Risk-Adjusted Performance

Very Weak

 
Weak
 
Strong
Over the last 90 days ATRION has generated negative risk-adjusted returns adding no value to investors with long positions. Despite fairly strong basic indicators, ATRION is not utilizing all of its potentials. The current stock price confusion, may contribute to short-horizon losses for the traders.
AtriCure 

Risk-Adjusted Performance

Insignificant

 
Weak
 
Strong
Compared to the overall equity markets, risk-adjusted returns on investments in AtriCure are ranked lower than 3 (%) of all global equities and portfolios over the last 90 days. In spite of rather unfluctuating basic indicators, AtriCure may actually be approaching a critical reversion point that can send shares even higher in April 2025.

ATRION and AtriCure Volatility Contrast

   Predicted Return Density   
       Returns  

Pair Trading with ATRION and AtriCure

The main advantage of trading using opposite ATRION and AtriCure positions is that it hedges away some unsystematic risk.

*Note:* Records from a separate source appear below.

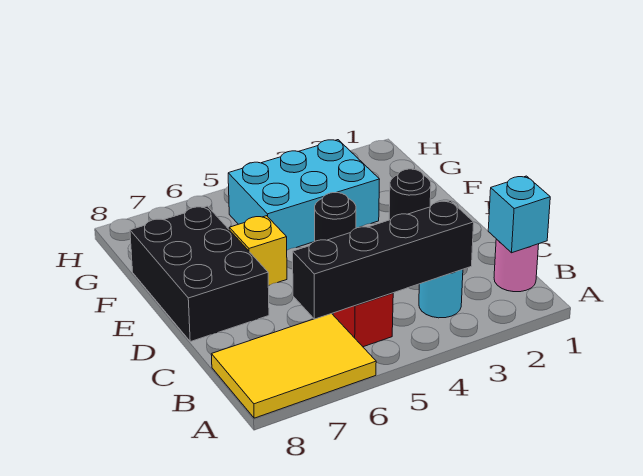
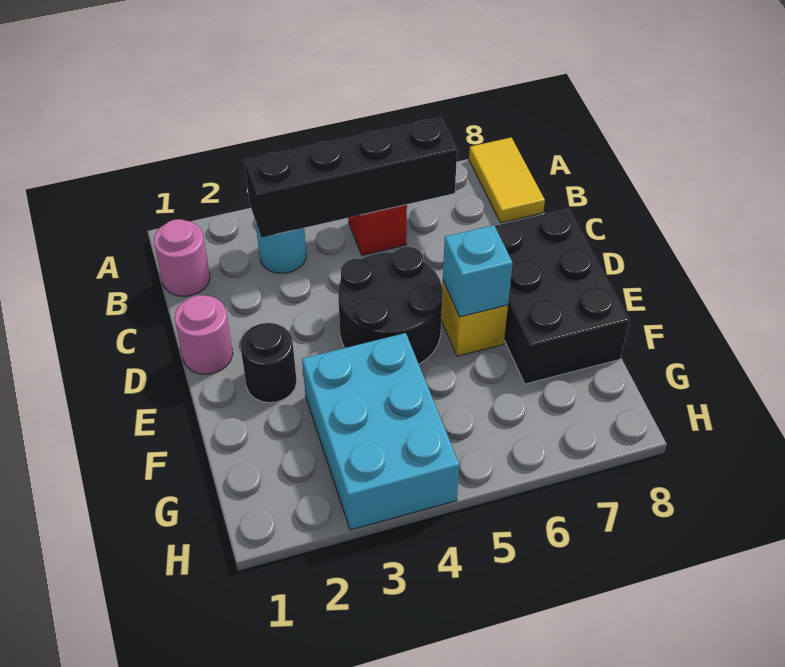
yellow tile A6:B8 level 1 -> yellow tile A8:B8 level 1
cyan brick B1 level 2 -> cyan brick E6 level 2
none -> pink round brick D1 level 1
black round brick E4 level 1 -> black round brick D4:E5 level 1
cyan brick F3:G5 level 1 -> cyan brick F3:H4 level 1

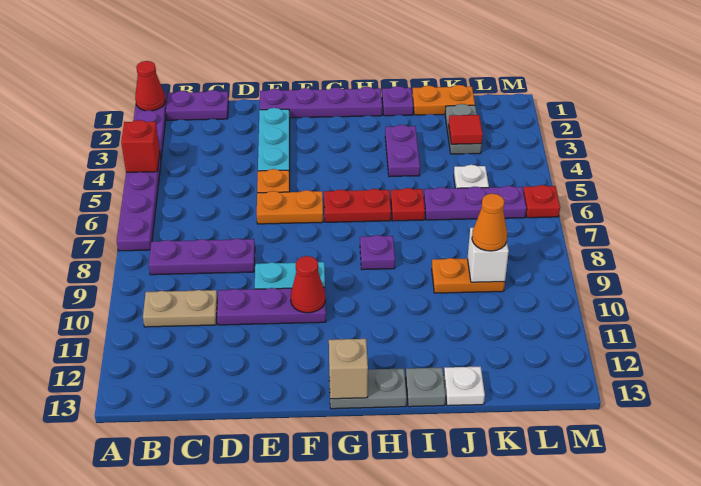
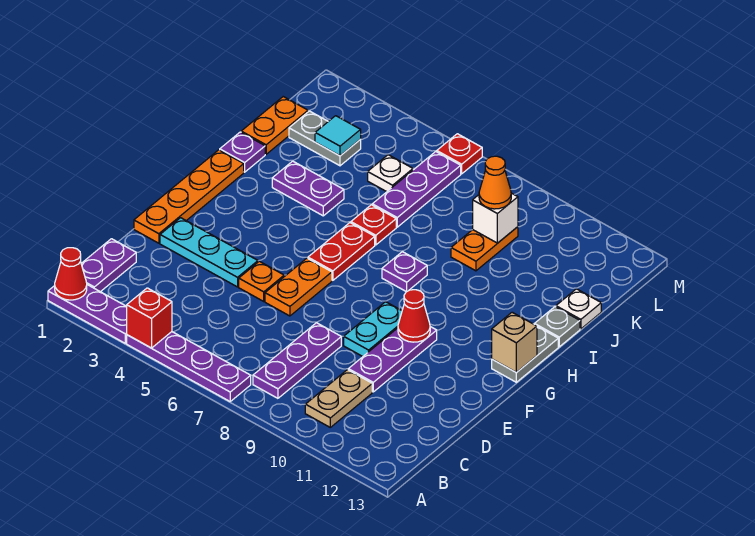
purple plate E1:H1 level 1 -> orange plate E1:H1 level 1
red tile K3 level 2 -> cyan tile K3 level 2

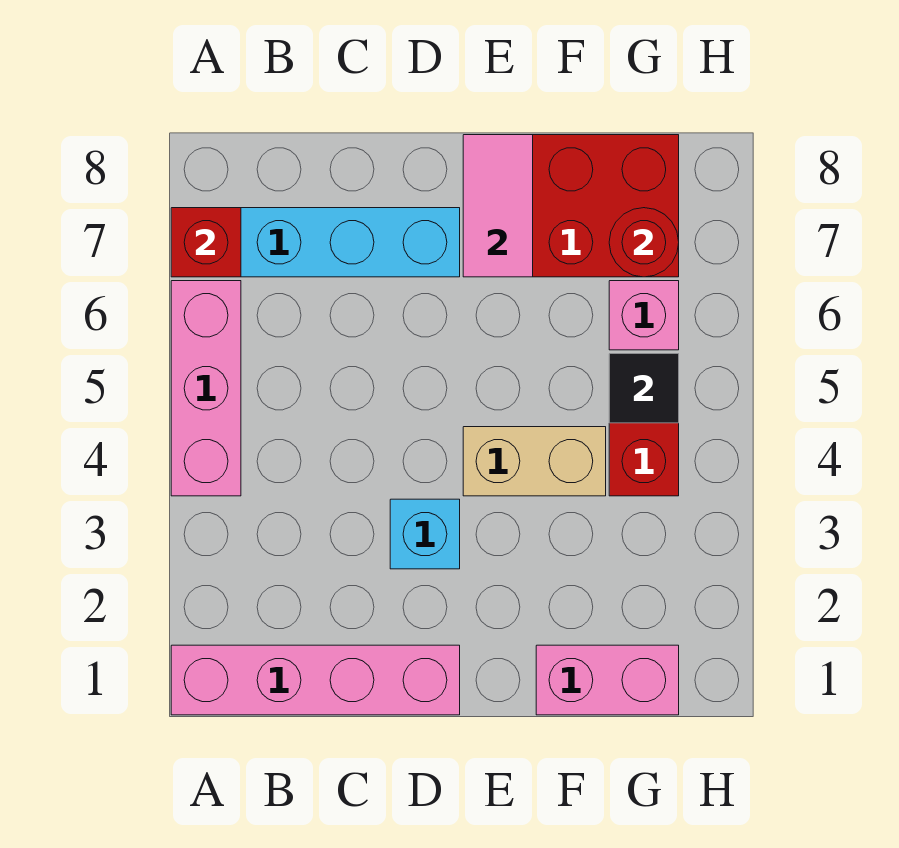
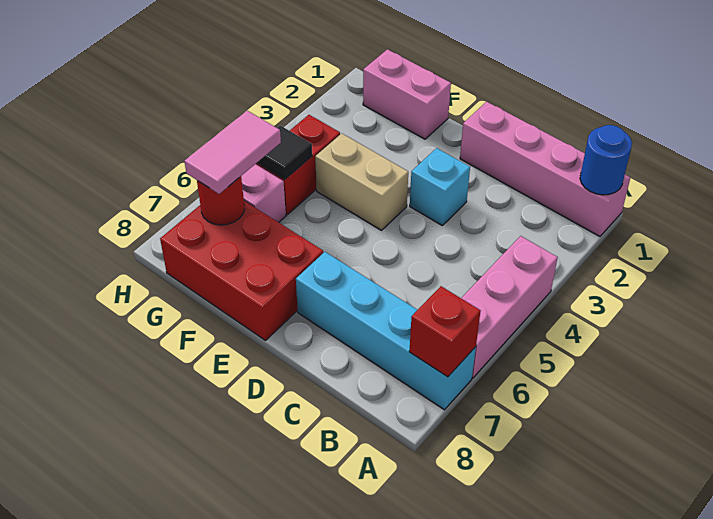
none -> blue round brick A1 level 2
pink tile E7:E8 level 2 -> pink tile G6:G7 level 3

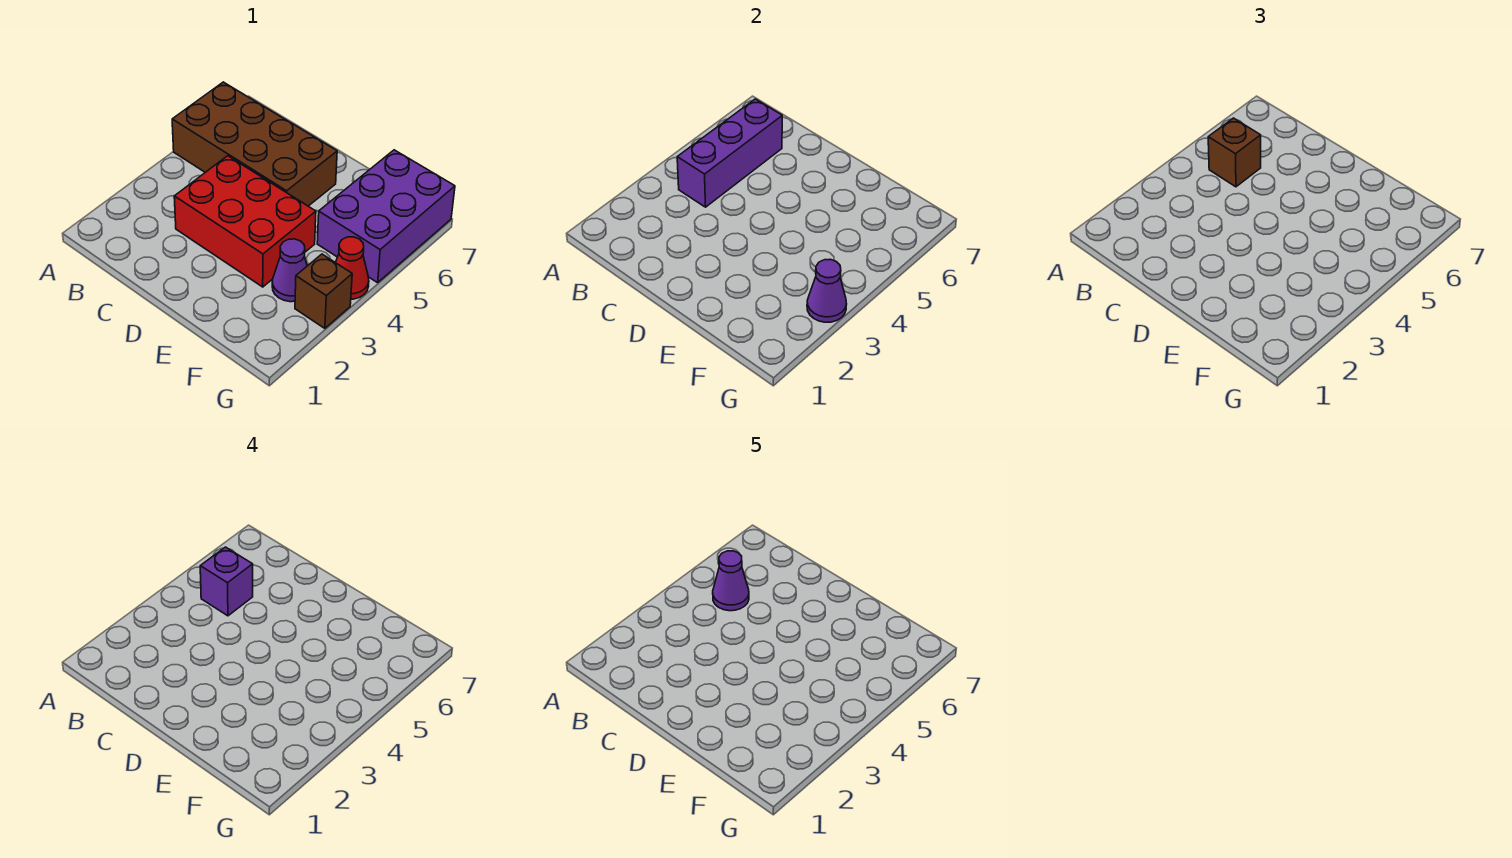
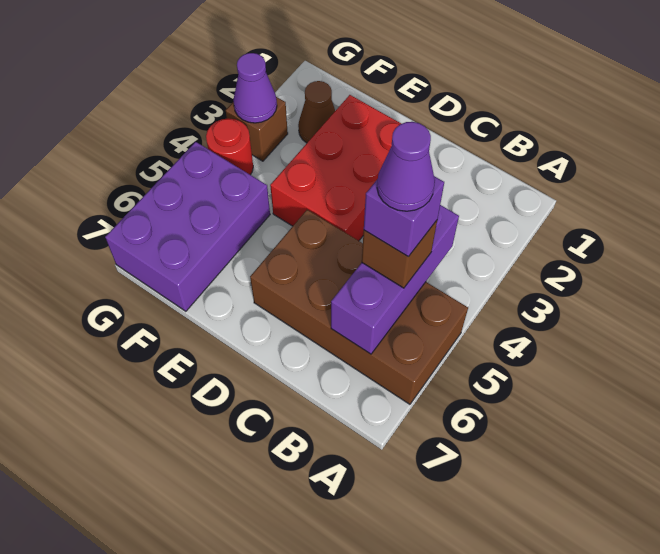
red brick C3:E4 level 1 -> red brick D2:E4 level 1
none -> brown cone F2 level 1
purple cone F3 level 1 -> none
red cone G4 level 1 -> red round brick G4 level 1

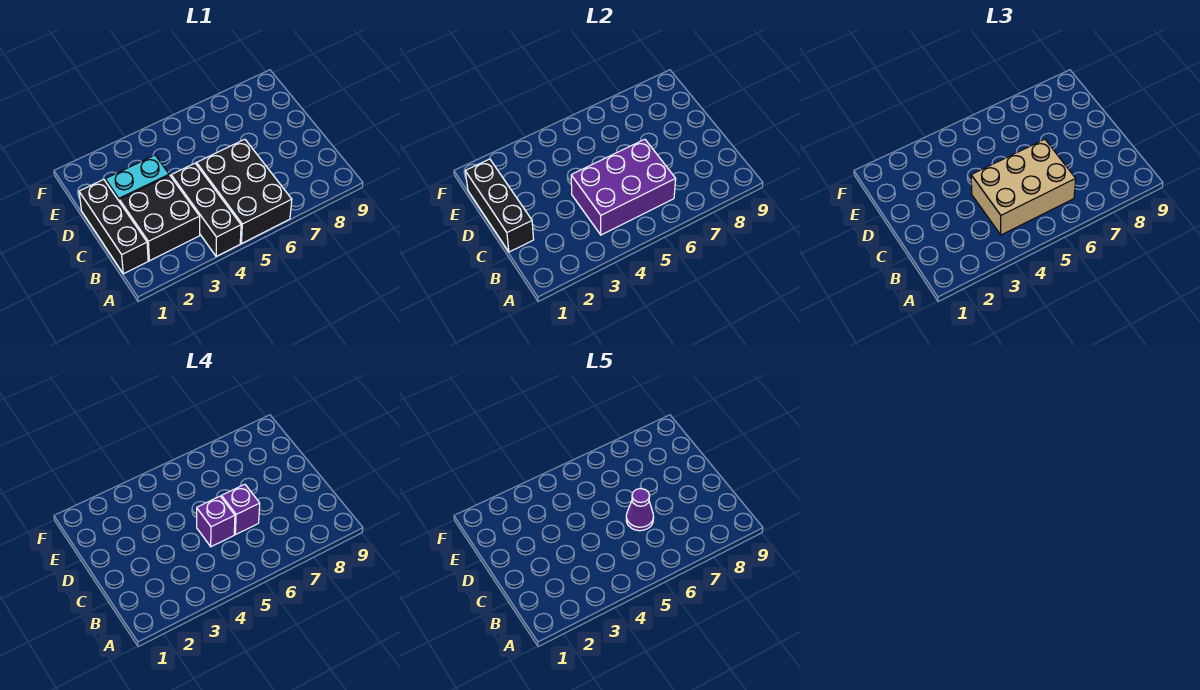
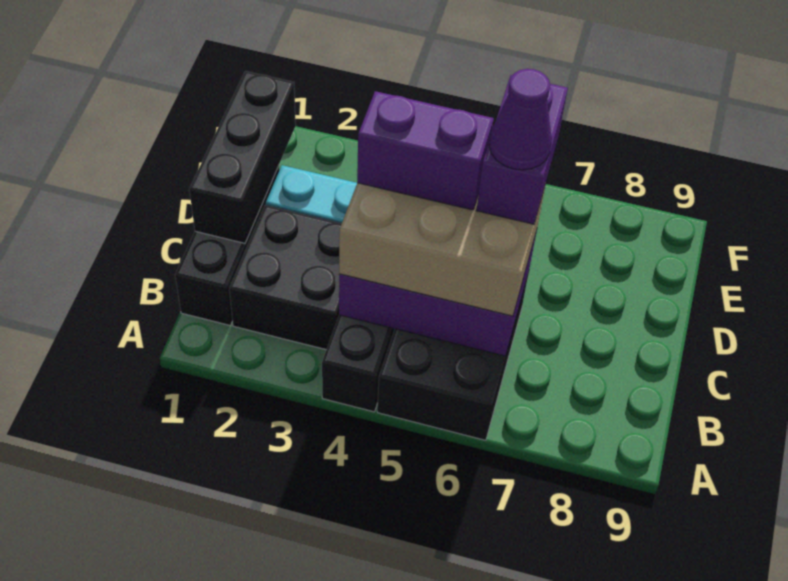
purple brick C5 level 4 -> purple brick C4:C5 level 4
purple brick C6 level 4 -> purple brick C6:D6 level 4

Because of two separate transactions, even if ATRION position performs unexpectedly, AtriCure can make up some of the losses. Pair trading also minimizes risk from directional movements in the market. For example, if an entire industry or sector drops because of unexpected headlines, the short position in AtriCure will offset losses from the drop in AtriCure's long position.
The idea behind ATRION and AtriCure pairs trading is to make the combined position market-neutral, meaning the overall market's direction will not affect its win or loss (or potential downside or upside). This can be achieved by designing a pairs trade with two highly correlated stocks or equities that operate in a similar space or sector, making it possible to obtain profits through simple and relatively low-risk investment.
Check out your portfolio center.
Note that this page's information should be used as a complementary analysis to find the right mix of equity instruments to add to your existing portfolios or create a brand new portfolio. You can also try the Risk-Return Analysis module to view associations between returns expected from investment and the risk you assume.